The Technical Centre for Agricultural and Rural Cooperation (CTA) shut down its activities in December 2020 at the end of its mandate. The administrative closure of the Centre was completed in November 2021.

Why mobile technology might not increase opportunities for women in agriculture

Opinion: Digital solutions

 

While most of us would agree about the disruptive potential of digital technology, we haven’t yet seen a radical shift in productivity caused by digitisation in agriculture. One of the reasons why agriculture is likely to be the last sector to be reshaped by digital technology is the traditional nature of this very old industry – dating back as far as 11,000 years. Another reason for this technological lag comes from the fact that 80% of the food consumed today is produced by smallholders, so if we have to increase the efficiency of the agricultural sector to meet the growing global food demand, the target for digitisation is the smallholder farmers and the way they run the farms.

Fortunately, the unique subscriber penetration rates in sub-Saharan Africa (SSA) are already reaching 50% (among the total population) and, by 2025, 66% of all connections will be done via smartphones. Availability of basic technology and infrastructure gives us hope that the digital tools will make a big difference to how farmers run their business.

In fact, digital applications are already transforming the way farmers access services, markets and assets. Mobile value added services offer information support to smallholders, including climate resilience services as well as extension advice. Mobile financial services are used for payments to farmers which promote the use of derivative services, like savings and credit. For instance, in our recent project with MTN Ghana, women started saving on mobile money wallets when payments for their produce were done through mobile money.

Digital tools are also changing the way farmers access markets, as agricultural buyers use traceability solutions and a new wave of agri e-commerce players offers farmers an alternative route to market. Farmers are also now able to access equipment on a pay-as-you-go basis rather than having to pay for the assets upfront, which is impossible for most smallholders considering the low levels of financial inclusion.

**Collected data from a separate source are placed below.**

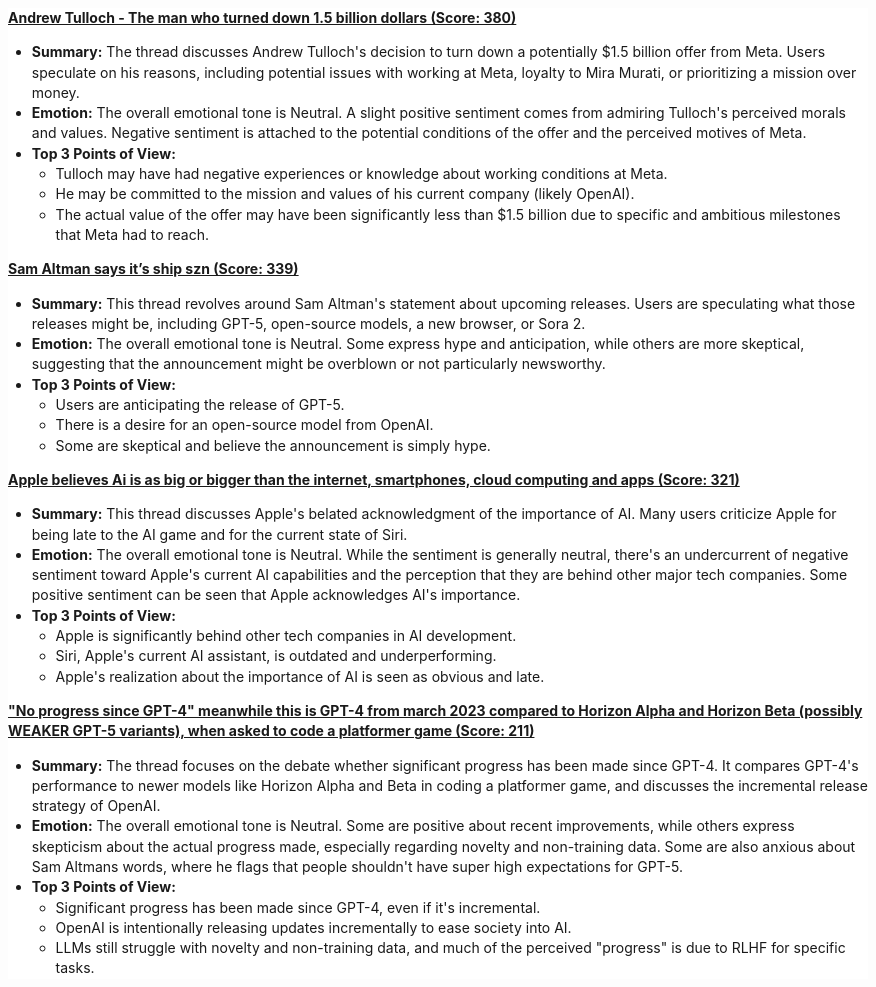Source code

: **[Andrew Tulloch - The man who turned down 1.5 billion dollars (Score: 380)](https://www.reddit.com/gallery/1mfisym)**
*   **Summary:** The thread discusses Andrew Tulloch's decision to turn down a potentially $1.5 billion offer from Meta. Users speculate on his reasons, including potential issues with working at Meta, loyalty to Mira Murati, or prioritizing a mission over money.
*   **Emotion:** The overall emotional tone is Neutral. A slight positive sentiment comes from admiring Tulloch's perceived morals and values. Negative sentiment is attached to the potential conditions of the offer and the perceived motives of Meta.
*   **Top 3 Points of View:**
    *   Tulloch may have had negative experiences or knowledge about working conditions at Meta.
    *   He may be committed to the mission and values of his current company (likely OpenAI).
    *   The actual value of the offer may have been significantly less than $1.5 billion due to specific and ambitious milestones that Meta had to reach.

**[Sam Altman says it’s ship szn (Score: 339)](https://i.redd.it/0g0099i35ngf1.jpeg)**
*   **Summary:** This thread revolves around Sam Altman's statement about upcoming releases. Users are speculating what those releases might be, including GPT-5, open-source models, a new browser, or Sora 2.
*   **Emotion:** The overall emotional tone is Neutral. Some express hype and anticipation, while others are more skeptical, suggesting that the announcement might be overblown or not particularly newsworthy.
*   **Top 3 Points of View:**
    *   Users are anticipating the release of GPT-5.
    *   There is a desire for an open-source model from OpenAI.
    *   Some are skeptical and believe the announcement is simply hype.

**[Apple believes Ai is as big or bigger than the internet, smartphones, cloud computing and apps (Score: 321)](https://www.reddit.com/r/singularity/comments/1mfg3fw/apple_believes_ai_is_as_big_or_bigger_than_the/)**
*   **Summary:** This thread discusses Apple's belated acknowledgment of the importance of AI. Many users criticize Apple for being late to the AI game and for the current state of Siri.
*   **Emotion:** The overall emotional tone is Neutral. While the sentiment is generally neutral, there's an undercurrent of negative sentiment toward Apple's current AI capabilities and the perception that they are behind other major tech companies. Some positive sentiment can be seen that Apple acknowledges AI's importance.
*   **Top 3 Points of View:**
    *   Apple is significantly behind other tech companies in AI development.
    *   Siri, Apple's current AI assistant, is outdated and underperforming.
    *   Apple's realization about the importance of AI is seen as obvious and late.

**["No progress since GPT-4" meanwhile this is GPT-4 from march 2023 compared to Horizon Alpha and Horizon Beta (possibly WEAKER GPT-5 variants), when asked to code a platformer game (Score: 211)](https://www.reddit.com/gallery/1mfpig1)**
*   **Summary:** The thread focuses on the debate whether significant progress has been made since GPT-4. It compares GPT-4's performance to newer models like Horizon Alpha and Beta in coding a platformer game, and discusses the incremental release strategy of OpenAI.
*   **Emotion:** The overall emotional tone is Neutral. Some are positive about recent improvements, while others express skepticism about the actual progress made, especially regarding novelty and non-training data. Some are also anxious about Sam Altmans words, where he flags that people shouldn't have super high expectations for GPT-5.
*   **Top 3 Points of View:**
    *   Significant progress has been made since GPT-4, even if it's incremental.
    *   OpenAI is intentionally releasing updates incrementally to ease society into AI.
    *   LLMs still struggle with novelty and non-training data, and much of the perceived "progress" is due to RLHF for specific tasks.

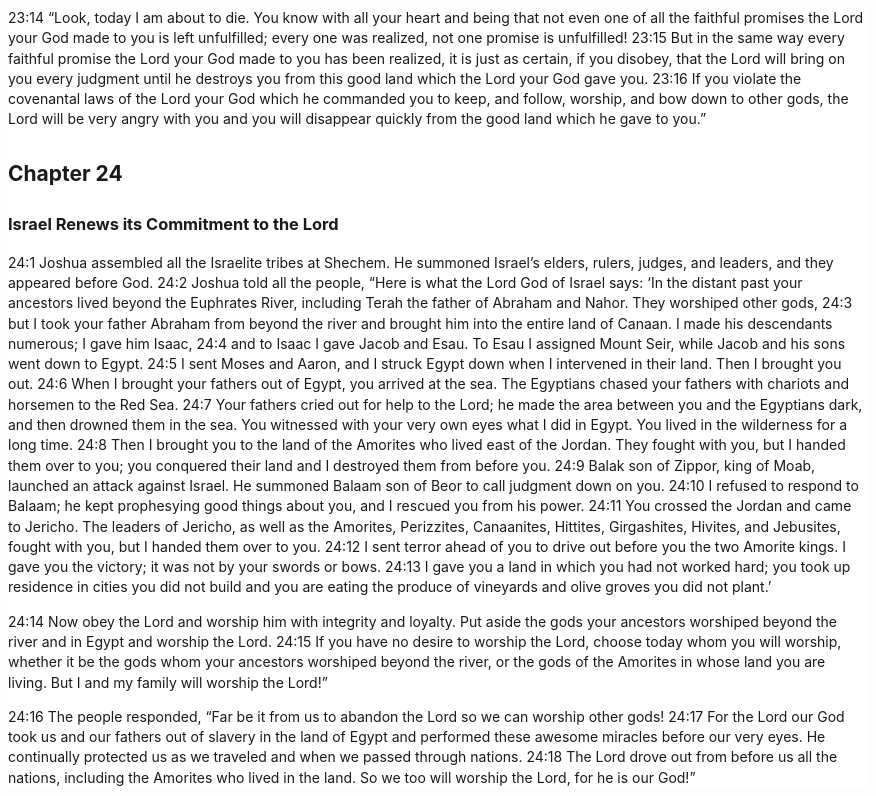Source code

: <a name="23:14">23:14</a> “Look, today I am about to die. You know with all your heart and being that not even one of all the faithful promises the Lord your God made to you is left unfulfilled; every one was realized, not one promise is unfulfilled! <a name="23:15">23:15</a> But in the same way every faithful promise the Lord your God made to you has been realized, it is just as certain, if you disobey, that the Lord will bring on you every judgment until he destroys you from this good land which the Lord your God gave you. <a name="23:16">23:16</a> If you violate the covenantal laws of the Lord your God which he commanded you to keep, and follow, worship, and bow down to other gods, the Lord will be very angry with you and you will disappear quickly from the good land which he gave to you.”

## Chapter 24

### Israel Renews its Commitment to the Lord

<a name="24:1">24:1</a> Joshua assembled all the Israelite tribes at Shechem. He summoned Israel’s elders, rulers, judges, and leaders, and they appeared before God. <a name="24:2">24:2</a> Joshua told all the people, “Here is what the Lord God of Israel says: ‘In the distant past your ancestors lived beyond the Euphrates River, including Terah the father of Abraham and Nahor. They worshiped other gods, <a name="24:3">24:3</a> but I took your father Abraham from beyond the river and brought him into the entire land of Canaan. I made his descendants numerous; I gave him Isaac, <a name="24:4">24:4</a> and to Isaac I gave Jacob and Esau. To Esau I assigned Mount Seir, while Jacob and his sons went down to Egypt. <a name="24:5">24:5</a> I sent Moses and Aaron, and I struck Egypt down when I intervened in their land. Then I brought you out. <a name="24:6">24:6</a> When I brought your fathers out of Egypt, you arrived at the sea. The Egyptians chased your fathers with chariots and horsemen to the Red Sea. <a name="24:7">24:7</a> Your fathers cried out for help to the Lord; he made the area between you and the Egyptians dark, and then drowned them in the sea. You witnessed with your very own eyes what I did in Egypt. You lived in the wilderness for a long time. <a name="24:8">24:8</a> Then I brought you to the land of the Amorites who lived east of the Jordan. They fought with you, but I handed them over to you; you conquered their land and I destroyed them from before you. <a name="24:9">24:9</a> Balak son of Zippor, king of Moab, launched an attack against Israel. He summoned Balaam son of Beor to call judgment down on you. <a name="24:10">24:10</a> I refused to respond to Balaam; he kept prophesying good things about you, and I rescued you from his power. <a name="24:11">24:11</a> You crossed the Jordan and came to Jericho. The leaders of Jericho, as well as the Amorites, Perizzites, Canaanites, Hittites, Girgashites, Hivites, and Jebusites, fought with you, but I handed them over to you. <a name="24:12">24:12</a> I sent terror ahead of you to drive out before you the two Amorite kings. I gave you the victory; it was not by your swords or bows. <a name="24:13">24:13</a> I gave you a land in which you had not worked hard; you took up residence in cities you did not build and you are eating the produce of vineyards and olive groves you did not plant.’

<a name="24:14">24:14</a> Now obey the Lord and worship him with integrity and loyalty. Put aside the gods your ancestors worshiped beyond the river and in Egypt and worship the Lord. <a name="24:15">24:15</a> If you have no desire to worship the Lord, choose today whom you will worship, whether it be the gods whom your ancestors worshiped beyond the river, or the gods of the Amorites in whose land you are living. But I and my family will worship the Lord!”

<a name="24:16">24:16</a> The people responded, “Far be it from us to abandon the Lord so we can worship other gods! <a name="24:17">24:17</a> For the Lord our God took us and our fathers out of slavery in the land of Egypt and performed these awesome miracles before our very eyes. He continually protected us as we traveled and when we passed through nations. <a name="24:18">24:18</a> The Lord drove out from before us all the nations, including the Amorites who lived in the land. So we too will worship the Lord, for he is our God!”
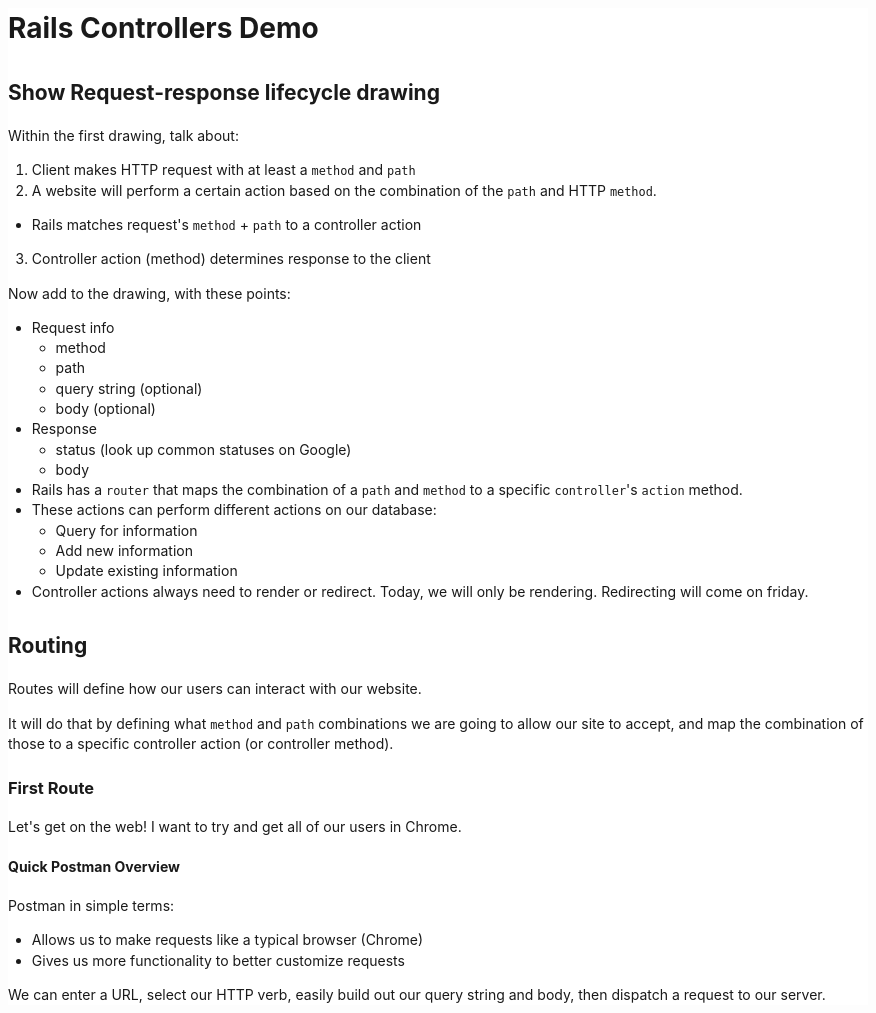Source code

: # Rails Controllers Demo

## Show Request-response lifecycle drawing

Within the first drawing, talk about:

1. Client makes HTTP request with at least a `method` and `path`
2. A website will perform a certain action based on the combination of the
  `path` and HTTP `method`.
  + Rails matches request's `method` + `path` to a controller action
3. Controller action (method) determines response to the client


Now add to the drawing, with these points:

+ Request info
  + method
  + path
  + query string (optional)
  + body (optional)
+ Response
  + status (look up common statuses on Google)
  + body
+ Rails has a `router` that maps the combination of a `path` and `method`
  to a specific `controller`'s `action` method.
+ These actions can perform different actions on our database:
  + Query for information
  + Add new information
  + Update existing information
+ Controller actions always need to render or redirect. Today, we will
  only be rendering. Redirecting will come on friday.

## Routing

Routes will define how our users can interact with our website.

It will do that by defining what `method` and `path` combinations we
are going to allow our site to accept, and map the combination of those
to a specific controller action (or controller method).

### First Route

Let's get on the web! I want to try and get all of our users in Chrome.

#### Quick Postman Overview

Postman in simple terms:

+ Allows us to make requests like a typical browser (Chrome)
+ Gives us more functionality to better customize requests

We can enter a URL, select our HTTP verb, easily build out our query string and body, then dispatch a request to our server.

This array of digital tools in emerging markets is starting to attract commercial and impact investors, with a volume of commercial capital into agri-tech solutions in SSA having reached €47 million in 2018.

However, with all this promise and positive trends, do women farmers make the use of digital services? As women represent 50% of the labour force in agriculture, achieving efficiency in agricultural sector and food security would require equally empowering women and men in farming. On the one hand, as some GSMA projects in mobile agriculture have demonstrated, women farmers are actively adopting digital agriculture solutions and becoming power users. At the same time, there remains a wide gender gap in access to mobile services that prevents women farmers from benefiting from digital innovation at scale.

The gender gap means that women in SSA are 15% less likely to own a mobile phone, and this gap is further increasing when we look at the use of more complex services. For example, women are 41% less likely than men to use mobile internet. Why does such gender gap continue to exist? The most cited reason for not being able to access mobile technology is literacy and skills, the second barrier identified is affordability, with both of those reasons being underpinned by social norms. As long as girls remain at the bottom of the list of children in the family to receive education, and as long as women are second in the household to purchase a mobile phone, we will continue to witness a gender gap in the access to mobile enabled innovation.

The most important actions we can take as a community of practitioners to close the gender gap are: 1) to understand women’s needs and barriers; and 2) to design with women and for women, by including them in every step of the product lifecycle. When women users are included in the product development process, the service providers become aware of the need to: employ women agents for the distribution of the services and products; represent women in the marketing materials; and, use voice interfaces to increase accessibility for illiterate users.

Women equitability requires conscious and continuous effort from all players in the value chain – impact and commercial investors, start-ups and established companies as well as implementing organisations. All of us have to take responsibility for the equitable social outcomes, starting from how we design our own processes and teams, and to lead by example.